EXERCISE DESCRIPTION: Which lines of the data below hold "Meirelles"? Copy each of them.

:::

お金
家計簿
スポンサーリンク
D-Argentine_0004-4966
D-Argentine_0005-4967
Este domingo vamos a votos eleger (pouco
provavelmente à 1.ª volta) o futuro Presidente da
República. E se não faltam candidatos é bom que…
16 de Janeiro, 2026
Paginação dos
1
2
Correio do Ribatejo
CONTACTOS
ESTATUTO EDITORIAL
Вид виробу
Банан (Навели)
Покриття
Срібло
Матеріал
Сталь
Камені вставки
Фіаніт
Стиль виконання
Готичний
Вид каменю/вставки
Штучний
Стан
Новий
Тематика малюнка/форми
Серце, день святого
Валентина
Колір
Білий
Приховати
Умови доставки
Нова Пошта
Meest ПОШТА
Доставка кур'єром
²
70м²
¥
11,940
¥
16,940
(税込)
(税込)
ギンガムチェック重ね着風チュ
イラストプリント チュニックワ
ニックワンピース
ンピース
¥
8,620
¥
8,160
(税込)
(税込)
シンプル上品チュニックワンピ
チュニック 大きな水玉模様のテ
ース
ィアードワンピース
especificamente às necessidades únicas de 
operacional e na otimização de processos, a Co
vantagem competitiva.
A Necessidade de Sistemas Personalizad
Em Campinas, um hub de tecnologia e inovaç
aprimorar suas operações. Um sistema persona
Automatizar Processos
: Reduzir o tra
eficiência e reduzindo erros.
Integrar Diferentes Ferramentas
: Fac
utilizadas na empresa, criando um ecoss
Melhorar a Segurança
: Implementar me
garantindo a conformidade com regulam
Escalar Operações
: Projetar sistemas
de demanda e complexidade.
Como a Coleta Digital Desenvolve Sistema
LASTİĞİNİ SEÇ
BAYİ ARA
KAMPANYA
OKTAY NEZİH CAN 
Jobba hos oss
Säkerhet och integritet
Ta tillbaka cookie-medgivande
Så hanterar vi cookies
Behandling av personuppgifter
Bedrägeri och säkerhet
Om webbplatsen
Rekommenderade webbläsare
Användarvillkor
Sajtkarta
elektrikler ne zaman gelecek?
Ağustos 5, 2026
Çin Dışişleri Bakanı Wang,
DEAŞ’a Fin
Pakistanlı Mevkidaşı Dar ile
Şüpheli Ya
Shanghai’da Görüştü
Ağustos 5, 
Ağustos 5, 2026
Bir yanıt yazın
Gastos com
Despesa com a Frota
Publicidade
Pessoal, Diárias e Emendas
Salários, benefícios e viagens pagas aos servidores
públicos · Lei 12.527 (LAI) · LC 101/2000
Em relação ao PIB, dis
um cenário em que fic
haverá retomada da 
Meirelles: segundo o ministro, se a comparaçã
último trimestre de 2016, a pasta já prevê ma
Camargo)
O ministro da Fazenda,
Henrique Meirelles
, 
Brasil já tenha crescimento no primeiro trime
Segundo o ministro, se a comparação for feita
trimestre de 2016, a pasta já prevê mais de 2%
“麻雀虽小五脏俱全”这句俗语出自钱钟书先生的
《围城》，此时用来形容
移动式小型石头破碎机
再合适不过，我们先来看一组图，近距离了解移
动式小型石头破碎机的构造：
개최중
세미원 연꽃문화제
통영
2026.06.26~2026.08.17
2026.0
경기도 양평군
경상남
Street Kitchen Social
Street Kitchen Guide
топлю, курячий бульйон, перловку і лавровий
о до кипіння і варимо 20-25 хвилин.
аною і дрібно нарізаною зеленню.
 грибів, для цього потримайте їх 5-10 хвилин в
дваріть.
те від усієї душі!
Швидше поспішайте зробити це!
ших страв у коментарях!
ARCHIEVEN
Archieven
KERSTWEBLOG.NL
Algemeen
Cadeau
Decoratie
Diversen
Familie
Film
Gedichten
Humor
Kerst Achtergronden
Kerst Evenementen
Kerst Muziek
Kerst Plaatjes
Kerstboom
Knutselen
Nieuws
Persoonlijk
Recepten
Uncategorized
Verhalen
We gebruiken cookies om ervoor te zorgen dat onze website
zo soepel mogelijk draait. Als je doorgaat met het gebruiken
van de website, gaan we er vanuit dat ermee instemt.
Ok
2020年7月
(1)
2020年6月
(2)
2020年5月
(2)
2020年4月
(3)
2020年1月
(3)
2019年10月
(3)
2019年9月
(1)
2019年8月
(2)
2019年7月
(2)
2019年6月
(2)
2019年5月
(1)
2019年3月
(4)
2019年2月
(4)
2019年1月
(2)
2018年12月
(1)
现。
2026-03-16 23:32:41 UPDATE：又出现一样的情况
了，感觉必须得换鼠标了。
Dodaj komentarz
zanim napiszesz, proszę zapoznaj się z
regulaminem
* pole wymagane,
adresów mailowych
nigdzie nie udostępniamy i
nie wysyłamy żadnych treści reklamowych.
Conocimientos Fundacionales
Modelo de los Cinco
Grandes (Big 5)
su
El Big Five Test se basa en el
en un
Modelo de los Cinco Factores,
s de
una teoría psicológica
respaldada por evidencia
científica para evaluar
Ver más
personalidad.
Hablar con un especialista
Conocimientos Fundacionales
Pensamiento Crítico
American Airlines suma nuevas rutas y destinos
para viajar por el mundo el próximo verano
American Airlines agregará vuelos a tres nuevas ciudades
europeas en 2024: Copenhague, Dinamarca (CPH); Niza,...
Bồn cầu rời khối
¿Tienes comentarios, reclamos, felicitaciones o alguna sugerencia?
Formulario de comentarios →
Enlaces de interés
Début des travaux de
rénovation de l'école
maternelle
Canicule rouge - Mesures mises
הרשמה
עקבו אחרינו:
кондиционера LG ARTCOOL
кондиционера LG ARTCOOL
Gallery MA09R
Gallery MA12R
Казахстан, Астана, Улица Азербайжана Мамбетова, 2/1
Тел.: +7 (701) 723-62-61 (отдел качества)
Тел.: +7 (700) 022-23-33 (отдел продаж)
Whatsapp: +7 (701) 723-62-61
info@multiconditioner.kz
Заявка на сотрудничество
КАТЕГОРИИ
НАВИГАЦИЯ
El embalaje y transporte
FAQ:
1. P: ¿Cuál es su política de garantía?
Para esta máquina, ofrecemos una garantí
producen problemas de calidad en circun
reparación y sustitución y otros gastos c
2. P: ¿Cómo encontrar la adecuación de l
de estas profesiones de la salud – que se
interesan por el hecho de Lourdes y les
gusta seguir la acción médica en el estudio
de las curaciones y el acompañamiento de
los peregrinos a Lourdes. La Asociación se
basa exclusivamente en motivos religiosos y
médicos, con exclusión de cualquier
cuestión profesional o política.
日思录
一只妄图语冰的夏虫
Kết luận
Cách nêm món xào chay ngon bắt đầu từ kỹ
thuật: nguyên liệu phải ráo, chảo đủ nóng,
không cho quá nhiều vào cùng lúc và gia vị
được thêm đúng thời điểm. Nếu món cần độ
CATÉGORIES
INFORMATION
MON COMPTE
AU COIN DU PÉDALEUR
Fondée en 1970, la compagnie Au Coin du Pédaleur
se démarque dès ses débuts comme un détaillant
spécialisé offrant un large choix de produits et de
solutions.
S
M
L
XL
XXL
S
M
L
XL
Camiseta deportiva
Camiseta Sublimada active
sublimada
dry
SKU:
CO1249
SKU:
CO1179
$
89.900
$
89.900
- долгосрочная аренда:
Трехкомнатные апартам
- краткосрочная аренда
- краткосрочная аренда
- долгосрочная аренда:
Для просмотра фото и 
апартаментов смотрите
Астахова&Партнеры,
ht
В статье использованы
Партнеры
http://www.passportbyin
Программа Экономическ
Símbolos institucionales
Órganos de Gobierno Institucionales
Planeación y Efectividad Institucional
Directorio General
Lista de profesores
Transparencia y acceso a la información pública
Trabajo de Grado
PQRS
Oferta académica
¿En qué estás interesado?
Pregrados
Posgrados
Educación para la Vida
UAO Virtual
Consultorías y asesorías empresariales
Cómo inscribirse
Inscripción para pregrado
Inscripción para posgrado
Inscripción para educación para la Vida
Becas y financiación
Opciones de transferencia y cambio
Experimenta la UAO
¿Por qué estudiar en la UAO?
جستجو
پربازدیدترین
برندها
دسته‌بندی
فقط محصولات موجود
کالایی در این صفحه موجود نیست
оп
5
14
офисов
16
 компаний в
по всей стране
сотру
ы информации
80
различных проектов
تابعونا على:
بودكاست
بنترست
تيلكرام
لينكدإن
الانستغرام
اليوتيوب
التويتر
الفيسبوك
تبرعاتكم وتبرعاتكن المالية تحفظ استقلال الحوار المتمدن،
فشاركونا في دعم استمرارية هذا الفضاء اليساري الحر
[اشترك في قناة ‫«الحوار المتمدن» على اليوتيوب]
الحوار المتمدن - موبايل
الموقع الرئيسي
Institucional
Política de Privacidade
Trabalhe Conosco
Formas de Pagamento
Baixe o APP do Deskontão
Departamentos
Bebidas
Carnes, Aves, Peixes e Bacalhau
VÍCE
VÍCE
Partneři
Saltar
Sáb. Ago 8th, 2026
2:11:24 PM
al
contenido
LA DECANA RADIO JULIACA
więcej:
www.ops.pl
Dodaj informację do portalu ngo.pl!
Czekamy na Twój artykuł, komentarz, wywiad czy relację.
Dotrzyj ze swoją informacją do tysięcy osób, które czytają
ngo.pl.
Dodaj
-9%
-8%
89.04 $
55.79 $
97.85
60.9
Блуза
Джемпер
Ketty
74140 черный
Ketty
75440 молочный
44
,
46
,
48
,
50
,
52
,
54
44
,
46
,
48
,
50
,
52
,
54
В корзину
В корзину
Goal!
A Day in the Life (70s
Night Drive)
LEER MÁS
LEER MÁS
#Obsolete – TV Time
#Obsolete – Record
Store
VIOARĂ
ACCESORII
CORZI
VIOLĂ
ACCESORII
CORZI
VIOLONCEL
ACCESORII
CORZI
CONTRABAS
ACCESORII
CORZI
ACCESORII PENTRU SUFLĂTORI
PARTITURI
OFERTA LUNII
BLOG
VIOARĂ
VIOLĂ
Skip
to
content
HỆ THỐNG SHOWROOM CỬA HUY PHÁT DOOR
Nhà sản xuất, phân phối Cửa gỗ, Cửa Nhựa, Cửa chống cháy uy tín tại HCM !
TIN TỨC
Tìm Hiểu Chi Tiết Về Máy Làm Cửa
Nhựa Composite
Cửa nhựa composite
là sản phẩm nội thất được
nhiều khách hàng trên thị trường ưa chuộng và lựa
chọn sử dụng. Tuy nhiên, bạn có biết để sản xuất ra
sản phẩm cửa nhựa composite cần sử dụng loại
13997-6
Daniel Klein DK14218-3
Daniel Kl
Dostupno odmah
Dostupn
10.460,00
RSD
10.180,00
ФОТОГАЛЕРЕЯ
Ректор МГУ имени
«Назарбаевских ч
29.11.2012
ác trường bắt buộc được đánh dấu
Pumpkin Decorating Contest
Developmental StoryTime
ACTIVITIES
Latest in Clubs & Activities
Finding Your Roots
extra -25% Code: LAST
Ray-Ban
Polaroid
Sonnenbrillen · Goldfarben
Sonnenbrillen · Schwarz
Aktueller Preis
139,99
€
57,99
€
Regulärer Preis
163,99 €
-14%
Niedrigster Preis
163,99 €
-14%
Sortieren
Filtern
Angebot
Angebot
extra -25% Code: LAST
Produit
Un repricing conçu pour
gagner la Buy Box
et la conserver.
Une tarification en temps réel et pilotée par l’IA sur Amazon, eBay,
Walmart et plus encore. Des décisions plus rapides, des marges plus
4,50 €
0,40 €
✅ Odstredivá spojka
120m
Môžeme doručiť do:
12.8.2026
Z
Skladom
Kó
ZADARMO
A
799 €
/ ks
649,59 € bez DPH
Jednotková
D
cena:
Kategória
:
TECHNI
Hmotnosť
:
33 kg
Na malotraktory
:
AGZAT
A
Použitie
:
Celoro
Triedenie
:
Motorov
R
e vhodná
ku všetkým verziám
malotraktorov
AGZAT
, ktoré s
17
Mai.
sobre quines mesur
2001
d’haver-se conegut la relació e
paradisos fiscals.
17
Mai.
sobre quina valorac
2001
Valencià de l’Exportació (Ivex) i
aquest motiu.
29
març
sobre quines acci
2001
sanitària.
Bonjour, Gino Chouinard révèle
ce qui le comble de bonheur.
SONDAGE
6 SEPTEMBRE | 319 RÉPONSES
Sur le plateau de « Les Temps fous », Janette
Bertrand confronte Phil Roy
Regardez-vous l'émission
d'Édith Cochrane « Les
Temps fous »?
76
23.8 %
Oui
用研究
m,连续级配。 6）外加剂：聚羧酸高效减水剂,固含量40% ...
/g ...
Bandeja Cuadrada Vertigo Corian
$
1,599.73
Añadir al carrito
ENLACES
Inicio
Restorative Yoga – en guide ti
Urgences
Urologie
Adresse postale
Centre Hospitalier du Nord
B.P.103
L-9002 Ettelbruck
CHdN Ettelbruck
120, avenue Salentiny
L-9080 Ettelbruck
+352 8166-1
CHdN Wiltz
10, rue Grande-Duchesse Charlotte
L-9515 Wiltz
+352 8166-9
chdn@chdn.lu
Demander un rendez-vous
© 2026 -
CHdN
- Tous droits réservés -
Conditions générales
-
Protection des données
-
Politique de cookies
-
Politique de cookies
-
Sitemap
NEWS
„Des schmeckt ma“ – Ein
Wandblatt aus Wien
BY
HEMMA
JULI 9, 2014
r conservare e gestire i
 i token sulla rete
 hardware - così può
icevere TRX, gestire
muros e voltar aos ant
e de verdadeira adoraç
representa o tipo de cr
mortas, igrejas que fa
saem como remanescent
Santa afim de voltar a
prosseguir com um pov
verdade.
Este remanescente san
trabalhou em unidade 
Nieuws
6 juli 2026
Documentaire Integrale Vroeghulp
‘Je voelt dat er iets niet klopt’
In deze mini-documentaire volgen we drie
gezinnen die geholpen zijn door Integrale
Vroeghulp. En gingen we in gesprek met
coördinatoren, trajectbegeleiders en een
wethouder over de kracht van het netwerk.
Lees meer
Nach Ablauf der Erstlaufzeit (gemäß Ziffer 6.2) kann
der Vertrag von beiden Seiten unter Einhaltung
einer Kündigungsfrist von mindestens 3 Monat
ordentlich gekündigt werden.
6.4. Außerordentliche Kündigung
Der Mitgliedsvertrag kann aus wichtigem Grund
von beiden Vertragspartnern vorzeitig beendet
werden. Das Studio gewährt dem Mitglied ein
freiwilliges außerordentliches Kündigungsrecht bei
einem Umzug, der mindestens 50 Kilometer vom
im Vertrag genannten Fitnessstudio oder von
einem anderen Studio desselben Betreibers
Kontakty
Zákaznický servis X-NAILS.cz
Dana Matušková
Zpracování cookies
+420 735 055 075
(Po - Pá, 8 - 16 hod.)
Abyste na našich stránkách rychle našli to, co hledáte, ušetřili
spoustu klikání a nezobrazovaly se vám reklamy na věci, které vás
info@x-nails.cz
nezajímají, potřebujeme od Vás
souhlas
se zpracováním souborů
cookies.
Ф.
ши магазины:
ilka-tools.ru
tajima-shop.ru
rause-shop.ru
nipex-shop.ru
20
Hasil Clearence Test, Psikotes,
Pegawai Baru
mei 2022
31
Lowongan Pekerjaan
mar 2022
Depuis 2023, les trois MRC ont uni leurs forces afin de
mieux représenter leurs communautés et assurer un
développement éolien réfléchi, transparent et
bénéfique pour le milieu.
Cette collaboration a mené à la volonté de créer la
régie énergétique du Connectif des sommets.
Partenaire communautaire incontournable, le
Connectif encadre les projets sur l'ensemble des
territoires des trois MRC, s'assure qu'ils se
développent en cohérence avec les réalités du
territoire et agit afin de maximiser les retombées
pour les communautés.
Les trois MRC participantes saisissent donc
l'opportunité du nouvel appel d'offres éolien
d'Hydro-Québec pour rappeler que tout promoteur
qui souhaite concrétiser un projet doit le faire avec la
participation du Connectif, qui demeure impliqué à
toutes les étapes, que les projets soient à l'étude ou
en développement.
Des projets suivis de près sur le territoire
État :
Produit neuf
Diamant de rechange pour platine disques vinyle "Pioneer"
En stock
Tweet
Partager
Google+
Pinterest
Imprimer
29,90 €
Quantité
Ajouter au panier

:::

ANSWER BOX:
Meirelles: segundo o ministro, se a comparaçã
Henrique Meirelles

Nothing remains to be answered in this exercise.